━━━ Document ━━━

Hello, my phellow pheroheads!
Yesterday I received Xist, along with a free ACE sample pack, compliments of the AWESOME staff at XS, and I immediately wanted to put it to the test at work with a coworker who I am crazy about, and think may like me as well. I have been using A314 as my only 'mone for years. I know *exactly* how it works for me, and I can steer it PERFECTLY. I have mastered the use of that 'mone to the point of its positive effects having become a permanent part of my personality. So, I am very sensitive to even the most subtle differences. I am very self-aware, and aware of things around me. I have also factored in a healthy level of skepticism and margin of possible false hits / confirmation bias into this review, in order to make it as balanced as possible (much like our favorite 'mones!)
I am a twenty seven year old man. I am used to a corporate environment, and I am used to being in charge (even when I'm not supposed to be.) I am a high-end hotel concierge.
Part one: The Commute
I put on three drops of XistXS oil just before leaving for work: Two drops on my right index finger (rubbed one drop each on the sides of my neck) and one drop on my right wrist, rubbed my wrists together. I think three drops was too much, perhaps. We will cover that shortly.

━━━ Exercise material ━━━

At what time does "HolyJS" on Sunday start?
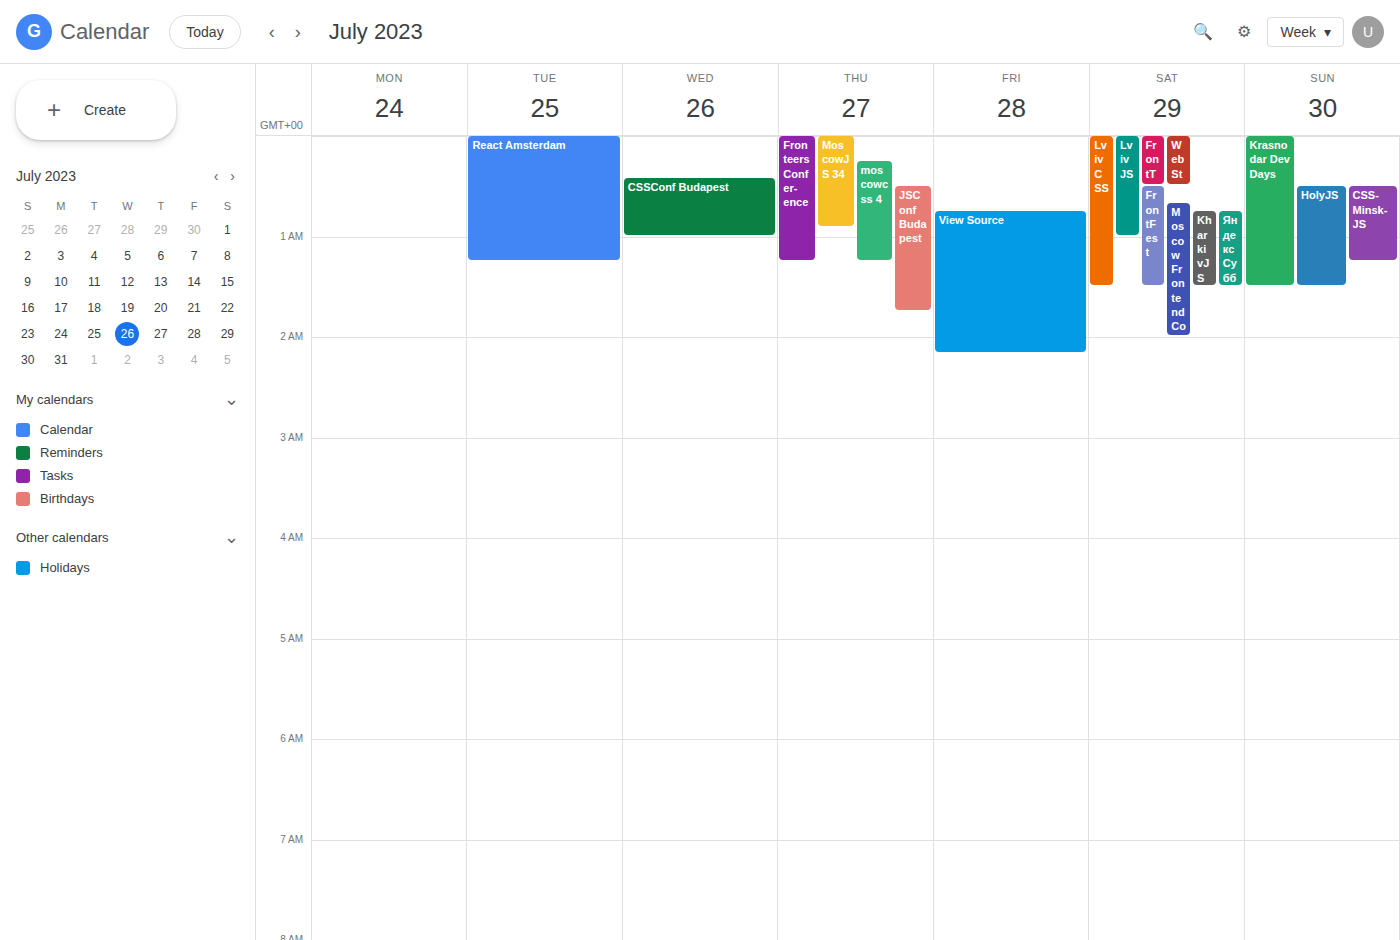
12:30 AM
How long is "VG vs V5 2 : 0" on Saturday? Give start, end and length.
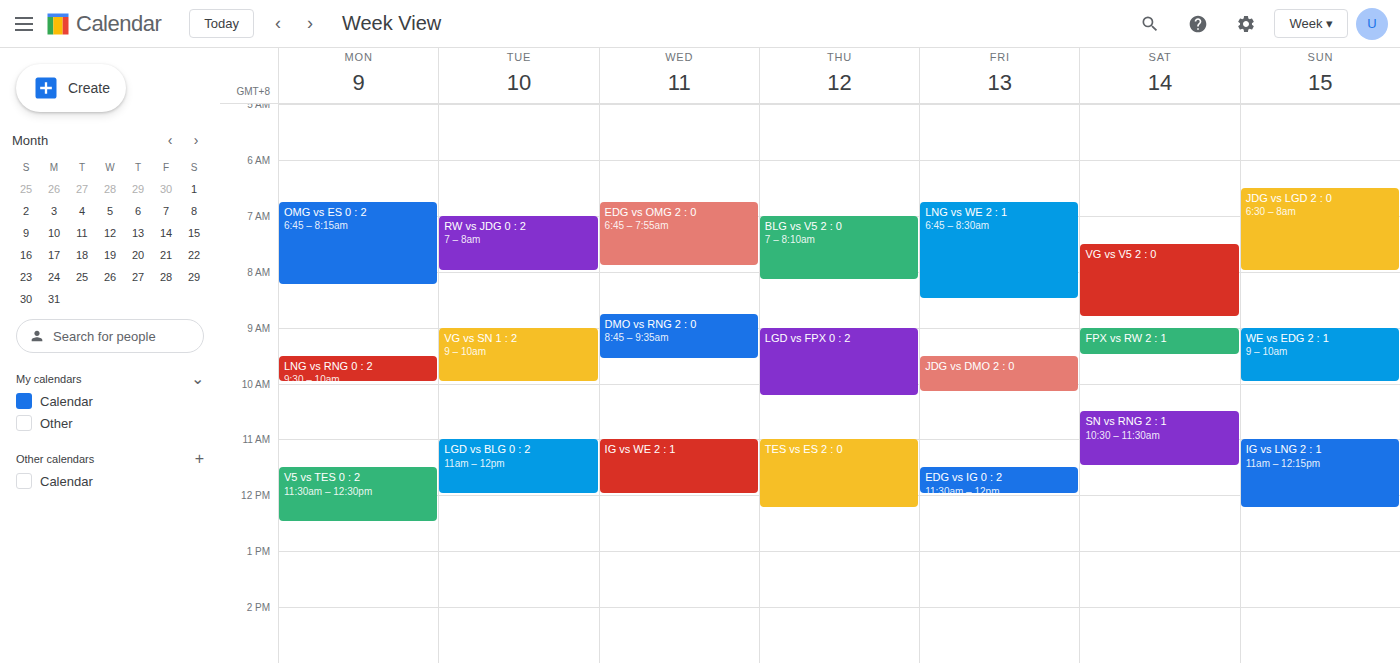
7:30 AM to 8:50 AM, 1 hour 20 minutes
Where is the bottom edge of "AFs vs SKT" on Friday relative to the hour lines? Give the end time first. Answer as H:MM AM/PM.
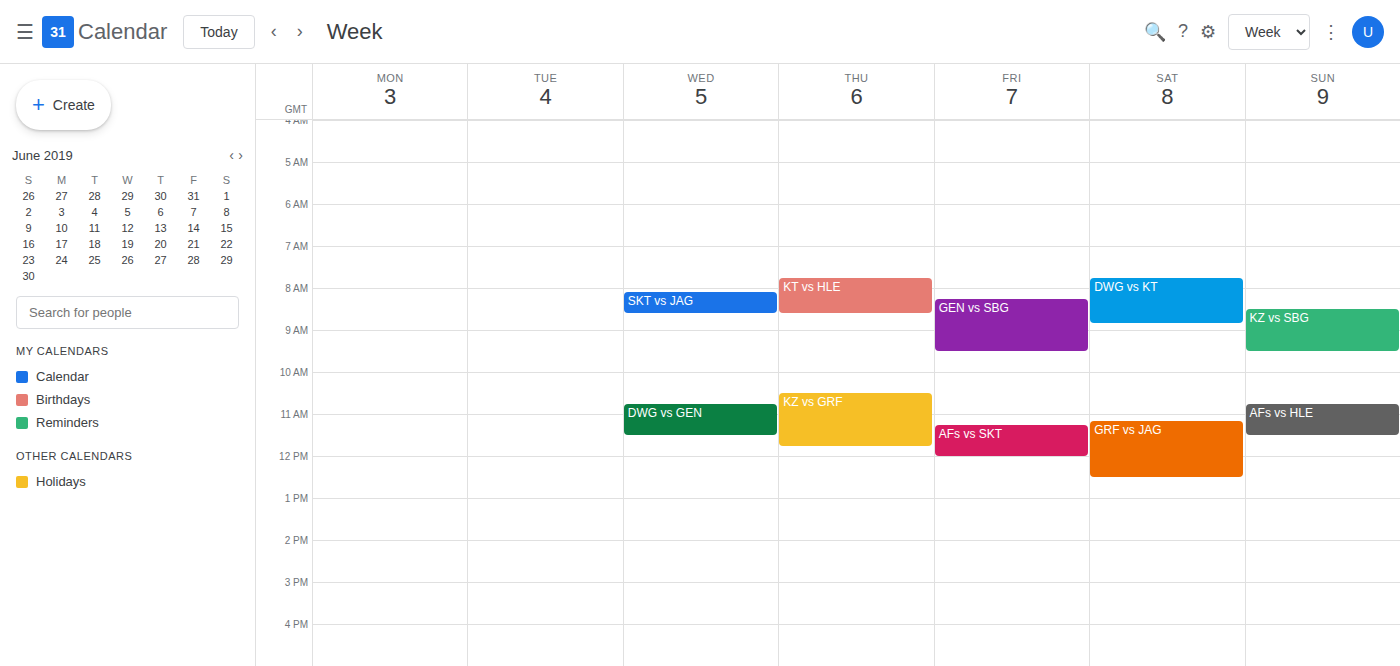
12:00 PM -- exactly on the 12 PM line.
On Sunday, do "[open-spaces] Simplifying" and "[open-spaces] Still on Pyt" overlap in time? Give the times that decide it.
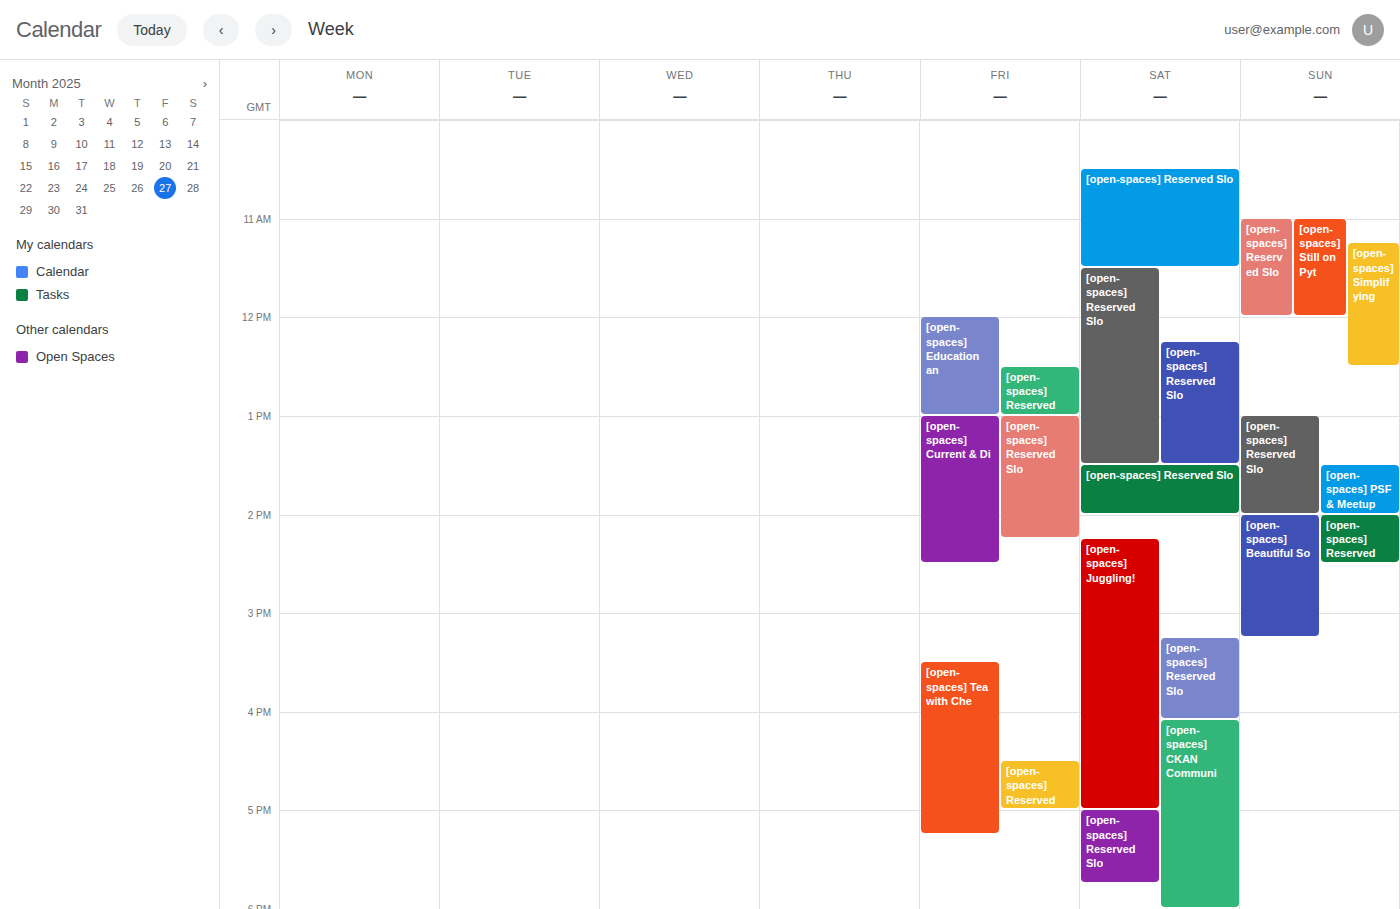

━━━

Required tasks:
1 - Copy the records word for word from the line with "Where is the" through the end of the records. Leave the pictures out.
2 - Carry the pheromone review forward from where it stops.
The text and the records have nothing to do with each other.

Answers to the exercise:
1 -
Where is the bottom edge of "AFs vs SKT" on Friday relative to the hour lines? Give the end time first. Answer as H:MM AM/PM.
12:00 PM -- exactly on the 12 PM line.
On Sunday, do "[open-spaces] Simplifying" and "[open-spaces] Still on Pyt" overlap in time? Give the times that decide it.

2 -
Within five minutes, I felt something, but it was difficult to articulate. It could have easily been just me projecting some mood change onto myself because I knew I was wearing 'mones (kind of like a placebo effect.) But it felt exciting.
As I was opening the front gate of our driveway to get ready to leave, a girl I know from my neighborhood walked by. I think she has a small crush on me anyway (she's seven or eight years younger than me, but very attractive) passed by and was extremely flirty with me as she said hello and walked by me. She slowed down her walk once she got by me and began to "strut her stuff" as she passed. I did not factor this into my assessment; I considered this a false hit due to confirmation bias and prior 'mone-free interaction with this girl. The exposure was not long enough to trust as a hit. Moving on.
As I was driving to work, I was in a great mood. I'm not necessarily always in a bad mood driving to work, but seldom in a great mood. Part of this is unknown- I woke up in a better mood than usual for some reason, before I even knew my package had arrived. I attribute part of it to that. But this was different. I blasted some loud EDM with all the windows down and the sunroof open and danced and sang along to all of the songs, haha.
At one point I got stuck in traffic, which was unexpected and I knew would make me late. Folks, I have a tendency towards EXTREME impatience when driving. But even in unexpected bad traffic which made me late, I was happy as could be. It was the most bizarre feeling. It wasn't even necessarily that I was happy, it's just that nothing phased me... at all. Nothing irritated me. Even things that I could feel beginning to annoy me... the annoyance just kind of melted away. I shrugged off every irritation. This would last all day.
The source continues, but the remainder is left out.